After receiving a letter advising him of a variant in the BRCA2 gene, one volunteer underwent tests that showed he had prostate cancer. He underwent a successful operation in February to remove his prostate and is already back at work on his fishing boat. The research also revealed that 10 of these disease-causing variants were much more common in either Orkney or Shetland than elsewhere in the UK. Experts say the findings demonstrate the power of targeted genetic screening to help improve the health of people from isolated communities. 

Viking Genes, led by experts at the University of Edinburgh, is investigating the genetics and health of volunteers with at least two grandparents from the Hebrides, Shetland or Orkney. In this latest study, researchers analysed the genetic data of 4,198 participants and found small differences known to affect health in about 2.5% of them. 

NHS Grampian clinical genetics services verified the findings before 64 consenting participants were notified about their results, with experts adhering to recently introduced international guidelines developed by the American College of Medical Genetics and Genomics for returning genomic results. The study, which involved researchers the University of Aberdeen and the Regeneron Genetics Center, is published in the American Journal of Human Genetics and was funded by the Medical Research Council. The letters were funded by a Wellcome Trust Institutional Translational Partnership Award (iTPA), through the iTPA team at Edinburgh Innovations.    

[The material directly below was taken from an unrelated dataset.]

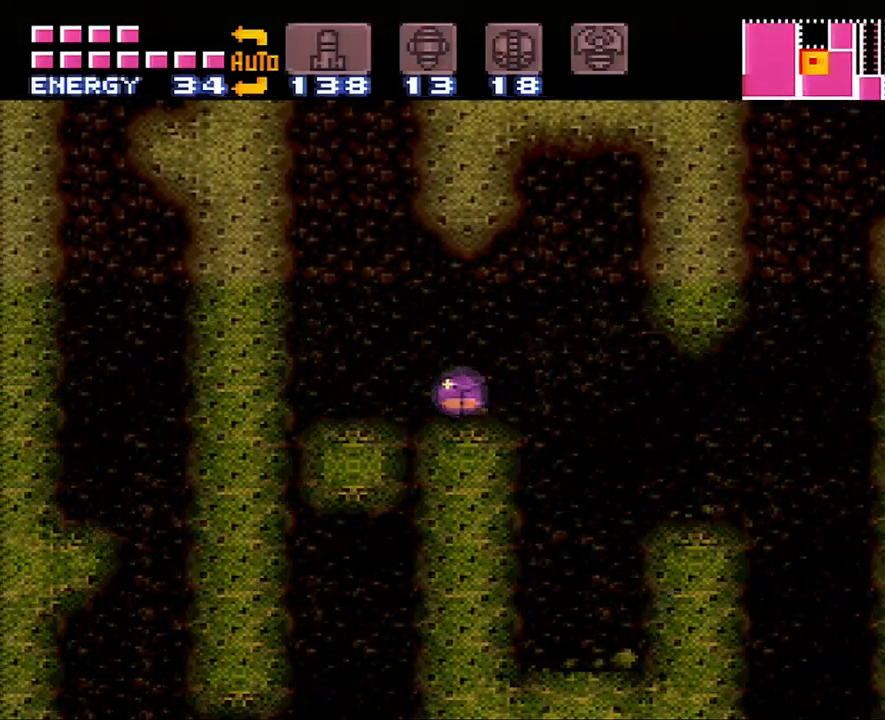
{"buttons": ["B", "DPAD_RIGHT"], "events": [[67, "B", "down"], [233, "DPAD_LEFT", "up"], [250, "DPAD_RIGHT", "down"], [283, "DPAD_UP", "down"], [350, "DPAD_UP", "up"]]}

"These ground-breaking new results from the Viking Genes project underscore the critical role of genetic research in foreseeing and forestalling disease," said Professor Jim Flett Wilson, Chair of Human Genetics at the University of Edinburgh. "By tailoring our approach to fit specific genetic backgrounds, we can offer more precise, predictive, and preventative healthcare, thereby protecting communities, preserving health and saving lives. The results of this study provide a foundation for creating bespoke genetic screening programs for the Scottish Islanders and other unique genetic populations." 

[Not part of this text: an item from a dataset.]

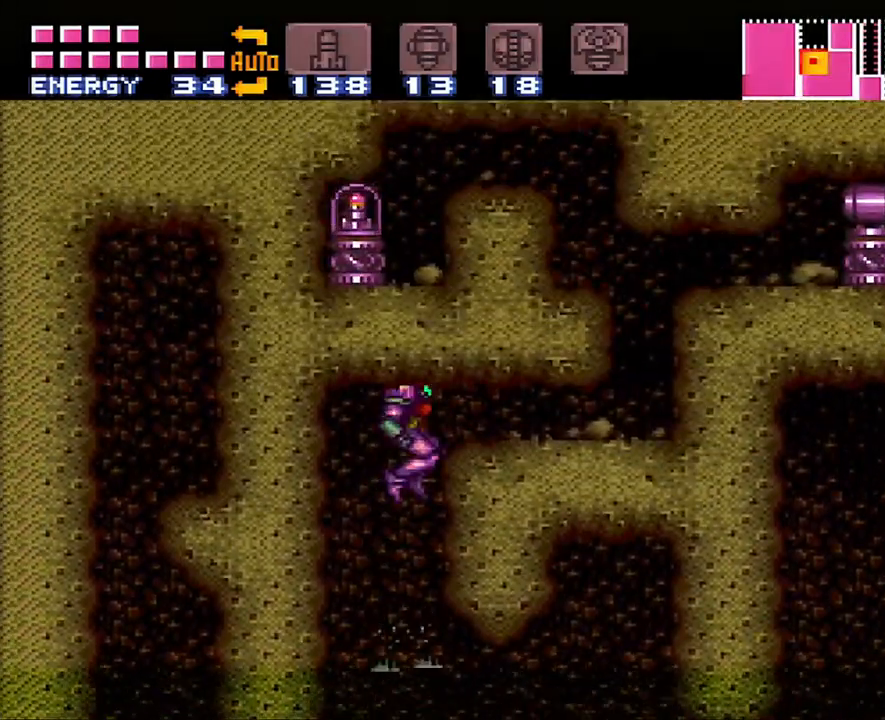
{"buttons": ["DPAD_RIGHT"], "events": [[233, "DPAD_RIGHT", "up"], [283, "B", "up"], [283, "DPAD_RIGHT", "down"]]}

Since 2005, Viking Genes has recruited over 10,000 volunteers from the Northern and Western Isles of Scotland — regions known for their unique gene pools due to historical isolation and limited migration. This distinct genetic background provides a powerful tool to identify rare but medically significant genetic variants, experts say. It has previously identified clusters of rare breast and ovarian cancers in Shetland and Orkney involving the BRCA1 and BRCA2 genes. 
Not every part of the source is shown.